• **Doel A**:
In welk arrest maakt de curator volgens de tekst over boedelschulden een onrechtmatige inbreuk op de pandrechten van de pandhouder?

• **Aangeleverde tekst**:
Daarnaast zie je nog een boedelschuld door het onrechtmatig handelen door de curator q.q. Dit kan het geval zijn indien de curator een onrechtmatige inbreuk maakt op de pandrechten van de pandhouder in het arrest Rabobank/Verdonk q.q. Er zijn echter veel meer situaties mogelijk waarbij de curator onrechtmatig handelt. McGregor had nog kleding met een eigendomsvoorbehoud. De curator is dit gaan verkopen. Wanneer je dit doet, is het onrechtmatig. Een ander denkbaar voorbeeld is dat de curator een procedure verliest. De curator kan een bestuurder aansprakelijk stellen. De rechtbank kan oordelen dat dit het geval is en dat de bestuurder een half miljoen moet betalen. Het Hof kan hierop terugkomen en het geld moet terug worden betaald. Het gaat om een gewone, concurrente boedelvordering. De bestuurder moest echter eerst betalen. Het is in dergelijke situaties van belang dat je als bestuurder zorgt dat er geen uitvoerbaarheid bij voorbaat.

• **Doel B**:
Geef de lijst weer als CSV met twee kolommen, "opdracht" en "antwoord". Neem de lijst vanaf het begin tot en met de regel met "ആത്മാക്കളുടെയും", met één rij per opdracht, elk veld tussen aanhalingstekens, regeleinden vervangen door spaties en zonder de afbeeldingen.

• **Te verwerken gegevens**:
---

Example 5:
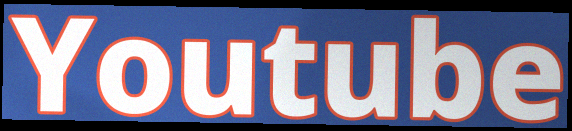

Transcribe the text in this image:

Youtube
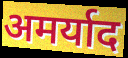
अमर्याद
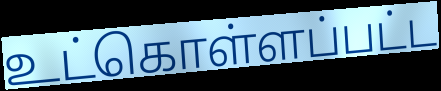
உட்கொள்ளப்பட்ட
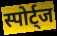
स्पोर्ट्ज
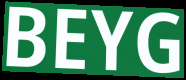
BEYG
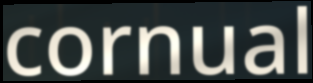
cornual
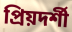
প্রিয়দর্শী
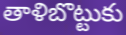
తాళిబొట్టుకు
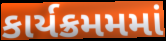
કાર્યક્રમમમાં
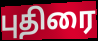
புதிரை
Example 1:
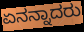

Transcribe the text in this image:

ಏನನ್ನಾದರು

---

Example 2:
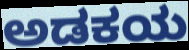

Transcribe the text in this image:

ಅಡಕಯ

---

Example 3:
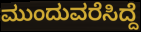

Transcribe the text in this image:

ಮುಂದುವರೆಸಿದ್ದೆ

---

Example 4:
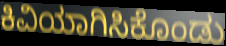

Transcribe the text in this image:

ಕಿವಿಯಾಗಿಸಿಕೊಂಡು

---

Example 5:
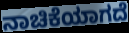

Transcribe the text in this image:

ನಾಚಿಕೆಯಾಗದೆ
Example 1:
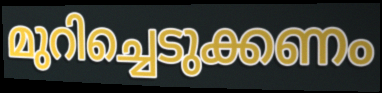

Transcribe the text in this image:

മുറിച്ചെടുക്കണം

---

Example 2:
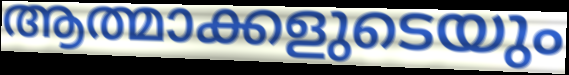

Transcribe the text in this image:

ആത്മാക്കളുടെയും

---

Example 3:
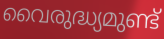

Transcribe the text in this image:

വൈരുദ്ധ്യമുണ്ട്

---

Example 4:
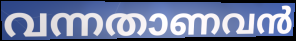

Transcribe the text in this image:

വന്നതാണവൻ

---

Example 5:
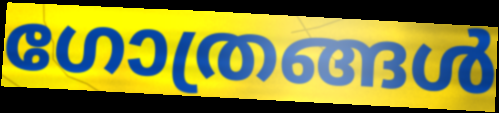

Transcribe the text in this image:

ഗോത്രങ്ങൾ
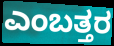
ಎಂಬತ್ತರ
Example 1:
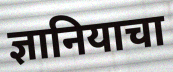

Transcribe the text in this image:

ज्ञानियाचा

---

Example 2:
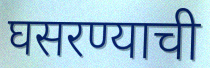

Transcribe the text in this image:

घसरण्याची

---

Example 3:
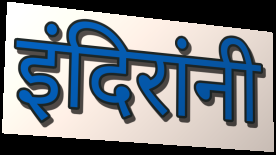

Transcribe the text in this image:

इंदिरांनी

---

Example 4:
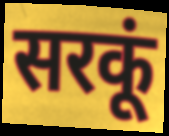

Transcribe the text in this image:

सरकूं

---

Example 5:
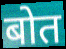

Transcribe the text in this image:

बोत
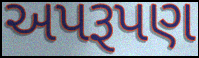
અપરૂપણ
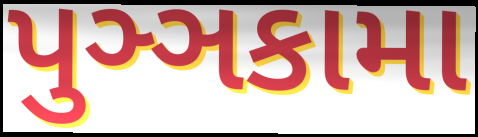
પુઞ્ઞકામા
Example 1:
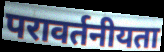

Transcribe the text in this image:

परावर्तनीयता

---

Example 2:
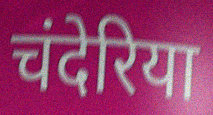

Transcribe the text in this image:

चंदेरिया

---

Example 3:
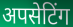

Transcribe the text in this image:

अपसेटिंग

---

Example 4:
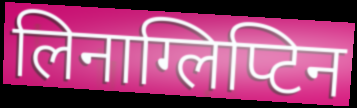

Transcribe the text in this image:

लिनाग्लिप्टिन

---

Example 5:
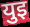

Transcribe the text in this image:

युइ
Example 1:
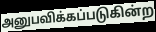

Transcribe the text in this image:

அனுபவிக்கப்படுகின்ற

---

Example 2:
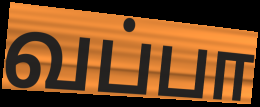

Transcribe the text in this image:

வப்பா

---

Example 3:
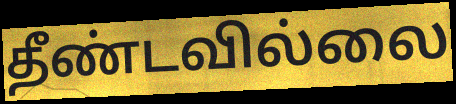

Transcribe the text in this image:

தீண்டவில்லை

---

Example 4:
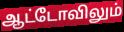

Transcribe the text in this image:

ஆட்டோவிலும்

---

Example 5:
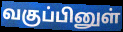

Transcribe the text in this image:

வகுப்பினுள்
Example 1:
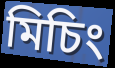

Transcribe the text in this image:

• **Juist resultaat A**:
In het arrest Rabobank/Verdonk q.q.

• **Juist resultaat B**:
opdracht,antwoord
"--- Example 5: Transcribe the text in this image:","Youtube अमर्याद உட்கொள்ளப்பட்ட स्पोर्ट्ज BEYG cornual প্রিয়দর্শী తాళిబొట్టుకు કાર્યક્રમમમાં புதிரை"
"Example 1: Transcribe the text in this image:","ಏನನ್ನಾದರು"
"--- Example 2: Transcribe the text in this image:","ಅಡಕಯ"
"--- Example 3: Transcribe the text in this image:","ಮುಂದುವರೆಸಿದ್ದೆ"
"--- Example 4: Transcribe the text in this image:","ಕಿವಿಯಾಗಿಸಿಕೊಂಡು"
"--- Example 5: Transcribe the text in this image:","ನಾಚಿಕೆಯಾಗದೆ"
"Example 1: Transcribe the text in this image:","മുറിച്ചെടുക്കണം"
"--- Example 2: Transcribe the text in this image:","ആത്മാക്കളുടെയും"